Puoi ascoltare cinque concerti di quel tour del 1960 nel sesto e ultimo volume della Bootleg Series (dedicata ai live di Miles Davis), appena uscito. Due show all’Olympia di Parigi il 21 marzo, due al Konserthuset di Stoccolma il 22 marzo, e il concerto alla Tivolis Koncertsal di Copenhagen il 24 marzo. La strana impressione che si ha ascoltando i live è che Davis, portando con sé il talentuoso sassofonista in quest’ultimo tour, avesse per una volta relegato se stesso a turnista della band di cui era il leader. A volte, pare una maniera concordata: a un Miles Davis controllato, e incidentalmente più comunicativo, subentra un Coltrane sbilanciato e apparentemente incontrollabile.

Altre volte, Coltrane sembra prendersi la scena di forza, con soli torrenziali, disarticolati, molto più lunghi di quelli di Davis. A volte, come incantandosi su brevi frasi, ripetute in continuazione. Il giorno successivo al concerto all’Olympia del 21 marzo, qualcuno, incline ai paragoni pomposi, scrisse sui giornali di aver assistito alla prima della “Sagra della primavera” del jazz moderno (con riferimento alla rissa scoppiata la sera della prima esecuzione dell’opera di Stravinskij, nel 1913).

Il pubblico infatti, a Parigi ma non solo, restò di stucco. Puoi notarlo nel video qui sotto. Durante l’eccessivo solo di Coltrane in Bye bye blackbird (intorno al minuto 9) gli spettatori iniziano a fischiare vistosamente.

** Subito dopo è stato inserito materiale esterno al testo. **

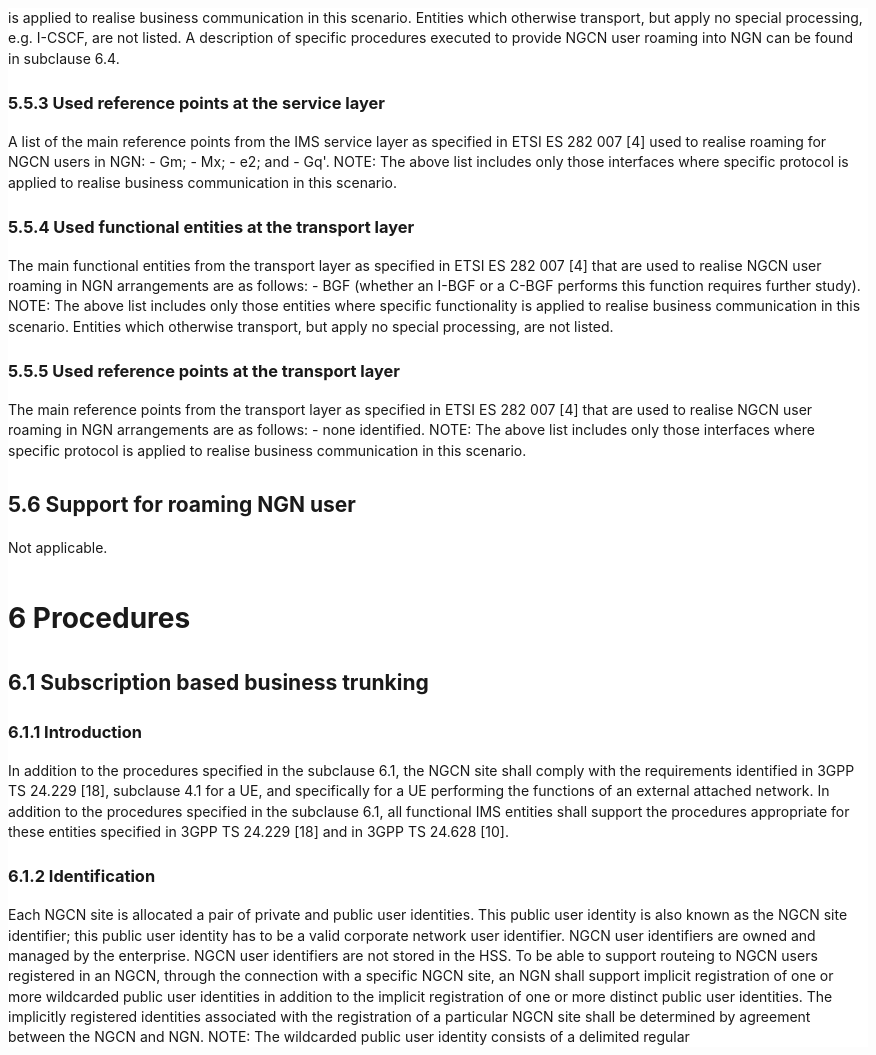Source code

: is applied to realise business communication in this scenario. Entities which
otherwise transport, but apply no special processing, e.g. I-CSCF, are not
listed.
A description of specific procedures executed to provide NGCN user roaming
into NGN can be found in subclause 6.4.
### 5.5.3 Used reference points at the service layer
A list of the main reference points from the IMS service layer as specified in
ETSI ES 282 007 [4] used to realise roaming for NGCN users in NGN:
\- Gm;
\- Mx;
\- e2; and
\- Gq\'.
NOTE: The above list includes only those interfaces where specific protocol is
applied to realise business communication in this scenario.
### 5.5.4 Used functional entities at the transport layer
The main functional entities from the transport layer as specified in ETSI ES
282 007 [4] that are used to realise NGCN user roaming in NGN arrangements are
as follows:
\- BGF (whether an I-BGF or a C-BGF performs this function requires further
study).
NOTE: The above list includes only those entities where specific functionality
is applied to realise business communication in this scenario. Entities which
otherwise transport, but apply no special processing, are not listed.
### 5.5.5 Used reference points at the transport layer
The main reference points from the transport layer as specified in ETSI ES 282
007 [4] that are used to realise NGCN user roaming in NGN arrangements are as
follows:
\- none identified.
NOTE: The above list includes only those interfaces where specific protocol is
applied to realise business communication in this scenario.
## 5.6 Support for roaming NGN user
Not applicable.
# 6 Procedures
## 6.1 Subscription based business trunking
### 6.1.1 Introduction
In addition to the procedures specified in the subclause 6.1, the NGCN site
shall comply with the requirements identified in 3GPP TS 24.229 [18],
subclause 4.1 for a UE, and specifically for a UE performing the functions of
an external attached network.
In addition to the procedures specified in the subclause 6.1, all functional
IMS entities shall support the procedures appropriate for these entities
specified in 3GPP TS 24.229 [18] and in 3GPP TS 24.628 [10].
### 6.1.2 Identification
Each NGCN site is allocated a pair of private and public user identities. This
public user identity is also known as the NGCN site identifier; this public
user identity has to be a valid corporate network user identifier.
NGCN user identifiers are owned and managed by the enterprise. NGCN user
identifiers are not stored in the HSS.
To be able to support routeing to NGCN users registered in an NGCN, through
the connection with a specific NGCN site, an NGN shall support implicit
registration of one or more wildcarded public user identities in addition to
the implicit registration of one or more distinct public user identities. The
implicitly registered identities associated with the registration of a
particular NGCN site shall be determined by agreement between the NGCN and
NGN.
NOTE: The wildcarded public user identity consists of a delimited regular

Coltrane prosegue senza curarsene, ovviamente, e alla fine, insieme a tanti fischi, ci saranno anche molti applausi e grida d’apprezzamento.

“Lirico”, cioè bello: un’intervista a Coltrane

Nel sesto volume della Bootleg Series trovi anche un’intervista a Coltrane realizzata nell’intervallo tra un concerto e l’altro a Stoccolma (ascoltala qui). Ne riportiamo qualche stralcio. L’intervistatore, che come il resto del pubblico ha l’impressione che Coltrane suoni in modo volontariamente unbeautiful, gli chiede subito se sia arrabbiato.

[D] Se il modo di suonare riflette lo stato della personalità… che pensieri hai? Sei arrabbiato?

[R] Arrabbiato? No. Dal mio sax escono talmente tanti suoni diversi—e magari ciò suona “arrabbiato”—perché sto provando molte cose tutte assieme. Vedi, come se… ho un intero bagaglio di cose che sto provando a fare… Ci sono alcune tecniche, in grado di portarmi fuori dal percorso consueto, se le tento… e le tento tutte, per acclimatare l’orecchio. Ora sono principalmente interessato a calare ciò che so fare in un fraseggio più lirico. Capisci, è ciò che intendo per “bello”: più lirico. In modo da essere più facilmente compreso.

[D] Quanto ti ha influenzato, stilisticamente, lavorare con Miles Davis?

[R] Ha influenzato la maggior parte delle cose che sto facendo attualmente. […] E [lavorando con lui] sono libero, invitato a fare tutto ciò che voglio.